A I joined the baking industry in 1948, when I was 15 years old. I left school on a Friday afternoon and started work on the Friday evening! I come from a long line of bakers. My grandfather, father and three older brothers have all worked in the baking industry, as well as my own sons.
Q What were the origins of J McDonald & Sons?
A In 1963, a lawyer and I opened a business in Kirkintilloch, Glasgow, called Dainty Cakes, but it felt like I did all the work and he kept all the money! After we parted company in 1965, another baker in the town offered me the use of a van. I baked in my own house for a year and also did some baking for him, before setting up in my own shop in the east end of Glasgow in 1966.
After a few ups and downs, the business grew quite steadily. I acquired five shops between 1972 and 1980, and then built up to 10 shops during the '80s after moving to a new bakery in Govan. During this time, we tried our hand at wholesale, but it didn't work for us and so we refocused on retail baking.
Q But the 1990s brought a change of direction?
A Yes. With the decline of the traditional high street, we sold five of the shops, upgraded the bakery with new technology, and moved in the direction of bakery/coffee shops. We spent a lot of money on buying a shop in Glasgow city centre; some people thought I had lost the plot, but it was the best move I ever made and the shop is still going great guns to this day.

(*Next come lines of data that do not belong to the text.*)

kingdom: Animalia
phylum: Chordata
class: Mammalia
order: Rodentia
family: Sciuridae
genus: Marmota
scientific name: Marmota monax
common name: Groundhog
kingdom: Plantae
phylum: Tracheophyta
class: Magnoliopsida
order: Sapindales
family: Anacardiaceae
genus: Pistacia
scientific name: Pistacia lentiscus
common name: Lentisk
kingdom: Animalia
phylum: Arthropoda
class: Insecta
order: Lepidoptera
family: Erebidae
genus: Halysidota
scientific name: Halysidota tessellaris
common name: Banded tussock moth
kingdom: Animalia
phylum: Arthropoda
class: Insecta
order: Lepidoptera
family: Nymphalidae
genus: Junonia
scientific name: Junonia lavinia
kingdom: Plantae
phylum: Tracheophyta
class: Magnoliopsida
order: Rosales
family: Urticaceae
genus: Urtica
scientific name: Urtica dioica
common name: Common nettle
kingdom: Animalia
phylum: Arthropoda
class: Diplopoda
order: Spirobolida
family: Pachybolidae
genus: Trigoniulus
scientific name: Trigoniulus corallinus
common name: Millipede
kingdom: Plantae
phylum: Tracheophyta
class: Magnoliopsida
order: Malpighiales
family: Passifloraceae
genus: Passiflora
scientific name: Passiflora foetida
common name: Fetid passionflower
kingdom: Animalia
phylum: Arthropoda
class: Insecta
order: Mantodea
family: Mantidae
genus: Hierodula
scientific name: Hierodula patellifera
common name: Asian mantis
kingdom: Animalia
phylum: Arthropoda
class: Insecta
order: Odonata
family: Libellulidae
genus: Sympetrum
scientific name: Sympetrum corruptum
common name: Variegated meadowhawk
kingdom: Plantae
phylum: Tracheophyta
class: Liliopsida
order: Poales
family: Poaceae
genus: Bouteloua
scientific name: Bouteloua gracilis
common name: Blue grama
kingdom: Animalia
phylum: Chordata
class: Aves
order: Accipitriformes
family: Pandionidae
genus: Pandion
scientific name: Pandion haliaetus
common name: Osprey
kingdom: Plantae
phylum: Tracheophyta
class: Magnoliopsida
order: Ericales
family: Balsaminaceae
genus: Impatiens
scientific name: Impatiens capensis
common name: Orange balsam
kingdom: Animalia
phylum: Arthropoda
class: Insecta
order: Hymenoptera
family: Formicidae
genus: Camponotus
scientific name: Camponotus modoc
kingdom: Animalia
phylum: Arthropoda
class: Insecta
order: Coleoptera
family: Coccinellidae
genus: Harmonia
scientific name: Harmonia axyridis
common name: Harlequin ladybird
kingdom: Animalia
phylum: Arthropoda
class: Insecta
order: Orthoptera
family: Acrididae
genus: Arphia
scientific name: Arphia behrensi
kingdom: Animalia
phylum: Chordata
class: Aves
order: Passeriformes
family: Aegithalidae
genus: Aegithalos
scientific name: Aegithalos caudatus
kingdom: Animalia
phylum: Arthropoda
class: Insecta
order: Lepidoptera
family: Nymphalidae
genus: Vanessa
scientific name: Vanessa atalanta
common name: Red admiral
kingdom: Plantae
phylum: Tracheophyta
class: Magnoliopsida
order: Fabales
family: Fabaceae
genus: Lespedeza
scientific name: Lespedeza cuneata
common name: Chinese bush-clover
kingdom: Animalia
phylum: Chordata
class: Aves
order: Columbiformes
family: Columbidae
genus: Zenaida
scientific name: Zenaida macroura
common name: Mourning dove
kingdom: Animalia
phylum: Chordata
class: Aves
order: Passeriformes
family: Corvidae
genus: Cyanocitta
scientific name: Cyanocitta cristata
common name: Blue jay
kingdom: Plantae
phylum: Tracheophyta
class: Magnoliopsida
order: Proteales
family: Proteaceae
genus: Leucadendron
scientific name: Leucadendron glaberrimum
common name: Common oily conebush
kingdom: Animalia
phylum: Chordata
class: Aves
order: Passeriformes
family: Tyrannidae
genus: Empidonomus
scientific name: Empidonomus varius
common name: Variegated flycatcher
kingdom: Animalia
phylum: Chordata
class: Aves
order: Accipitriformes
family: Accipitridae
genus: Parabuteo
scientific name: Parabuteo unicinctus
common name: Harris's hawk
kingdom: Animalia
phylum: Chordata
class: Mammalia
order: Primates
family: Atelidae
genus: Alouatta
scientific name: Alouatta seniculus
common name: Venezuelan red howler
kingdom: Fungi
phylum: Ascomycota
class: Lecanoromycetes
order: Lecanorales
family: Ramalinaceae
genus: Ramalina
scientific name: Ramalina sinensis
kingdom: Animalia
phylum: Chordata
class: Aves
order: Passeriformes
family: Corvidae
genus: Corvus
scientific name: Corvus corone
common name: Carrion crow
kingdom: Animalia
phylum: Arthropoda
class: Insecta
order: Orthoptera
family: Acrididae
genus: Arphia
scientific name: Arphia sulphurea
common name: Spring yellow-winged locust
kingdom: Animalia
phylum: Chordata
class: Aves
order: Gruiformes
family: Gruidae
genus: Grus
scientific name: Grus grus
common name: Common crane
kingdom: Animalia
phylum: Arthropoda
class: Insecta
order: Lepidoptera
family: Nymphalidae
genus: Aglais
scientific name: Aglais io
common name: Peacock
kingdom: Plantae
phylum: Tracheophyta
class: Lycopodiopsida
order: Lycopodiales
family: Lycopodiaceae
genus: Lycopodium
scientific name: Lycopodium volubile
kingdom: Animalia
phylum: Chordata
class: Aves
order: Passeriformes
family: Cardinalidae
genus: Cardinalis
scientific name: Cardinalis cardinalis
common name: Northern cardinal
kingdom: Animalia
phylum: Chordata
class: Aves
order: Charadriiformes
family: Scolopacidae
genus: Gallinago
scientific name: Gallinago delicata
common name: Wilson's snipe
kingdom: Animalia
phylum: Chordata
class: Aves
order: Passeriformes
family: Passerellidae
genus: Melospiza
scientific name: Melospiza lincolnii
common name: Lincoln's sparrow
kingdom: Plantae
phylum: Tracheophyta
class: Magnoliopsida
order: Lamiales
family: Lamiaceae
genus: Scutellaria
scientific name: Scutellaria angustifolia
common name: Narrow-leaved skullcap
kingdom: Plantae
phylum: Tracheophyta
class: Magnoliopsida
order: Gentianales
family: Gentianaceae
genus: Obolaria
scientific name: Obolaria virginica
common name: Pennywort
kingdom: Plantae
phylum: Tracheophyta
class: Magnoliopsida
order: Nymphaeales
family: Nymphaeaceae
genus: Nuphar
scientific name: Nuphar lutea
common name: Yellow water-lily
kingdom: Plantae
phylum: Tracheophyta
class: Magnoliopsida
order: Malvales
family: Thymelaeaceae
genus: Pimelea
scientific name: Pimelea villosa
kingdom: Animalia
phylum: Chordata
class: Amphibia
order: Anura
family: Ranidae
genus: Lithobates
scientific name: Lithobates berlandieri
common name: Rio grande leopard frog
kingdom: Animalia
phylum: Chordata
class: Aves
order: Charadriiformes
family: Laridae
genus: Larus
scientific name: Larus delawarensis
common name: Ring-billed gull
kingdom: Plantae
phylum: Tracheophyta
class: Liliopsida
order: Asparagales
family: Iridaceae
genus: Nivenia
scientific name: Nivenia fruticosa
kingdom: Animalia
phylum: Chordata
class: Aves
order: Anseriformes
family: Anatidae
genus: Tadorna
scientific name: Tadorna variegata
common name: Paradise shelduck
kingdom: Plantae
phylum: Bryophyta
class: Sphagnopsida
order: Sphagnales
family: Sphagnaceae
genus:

It was also around this time that we streamlined our product lines - for example, we had been producing 10 different types of scone, but reduced this to just one, and we sell more of them now. Overall, the company is busier than ever it was. Two of our five shops are in Glasgow city centre and all of them are within six miles of our bakery at Govan.
Q For what products is the business best-known?
A We are very well-known for our fresh goods - our filled rolls, Danish pastries and savouries. Our best-seller is rhubarb & apple pie.
But running coffee shops is not just about bakery products; you must offer a good cup of coffee. We are in the shops on a regular basis checking the quality of the coffee and we sell thousands of cups a week.
Q What does a typical working day entail for you now?
A I was supposed to have retired three years ago, but I am still the chairman of J McDonald & Sons and come into the office every day around 9am to sort out phone messages, for example. I now spend a lot of my time mingling with customers in the shops. I never got to do this before and it's now my favourite part of the job. It gives us great feedback on what products are working for us.
Q You obviously believe it's important to get this feedback on the business?
A Yes. Bakers are the hardest-working people I know, but they don't always take the opportunity to stand back for a moment and look at their businesses. We also keep an eye on our competitors, such as the supermarkets, and keep a look-out for their new products and prices, and this can lead to change in our own business.
Q What do you regard as some of the key issues facing the baking industry?
A There are so many to choose from - technical, financial, training and legislative. There is a huge amount of unnecessary bureaucracy and the government seems to have made no effort to look at deregulation. That attitude has really got to change. I think bakers should be focusing on addressing customers' concerns about diet and health, and the role of bakery products in a balanced diet.
Bakers also need to do more to expand the industry's pool of labour, particularly on the craft side of the business.
Q How important is the SAMB in meeting these challenges?
A I have been a member of the SAMB for more than 40 years and realise that, by working together, we can achieve so much more.
The association can offer help on legislative, environmental and a whole range of other issues - it's a real safety net for companies in the baking business. It's also a marvellous vehicle for speaking with a single voice to government departments, for example. You have only to look at the recent opening of the Scottish Bakery Training Centre at Larbert to understand what the SAMB can achieve. This is just one of many outstanding successes.
Q What ambitions do you harbour for your year as SAMB president?
A I would like to pass on my experience to a younger of generation of bakers where possible. I would also like to help develop the SAMB's membership: there are a lot of smaller Scottish bakery firms out there who do not think the SAMB is for them, but who could really benefit from being part of the association.
For example, by using the insurance company recommended by the association, I have saved 40% on my insurance over the last two years. And that has paid my SAMB membership dues for years to come.
In my year as president, I would also like to get across the point that baking should not occupy 24 hours a day of your life. Bakers need to have time to spend with their families and on other interests.
Q Have you managed to sustain a number of non-baking interests over the years?
A Yes. I did my first marathon - in New York - when I was just short of my 50th birthday and went on to do 16 marathons in total, with a personal best time of three hours and 29 minutes. Nowadays, I cycle for at least an hour a day. I have also been involved for a number of years in raising money for orphanages, poor houses, children's hospitals and so on in the Ukraine. The money collected from contacts and friends in the Glasgow area - as well as from bakers in Scotland and England - helps to pay for everything from beds and food to medicines. I have been across to the Ukraine 10 times now and it's magic to see the help we are able to give them.
Since last year, I have also been supporting the Scottish International Relief's 'Mary's Meals' project; this was started in Malawi five years ago and now provides meals for 170,000 children every day when they go to school. Again, I have had plenty of support from friends in the baking industry and plan to visit Malawi some time soon.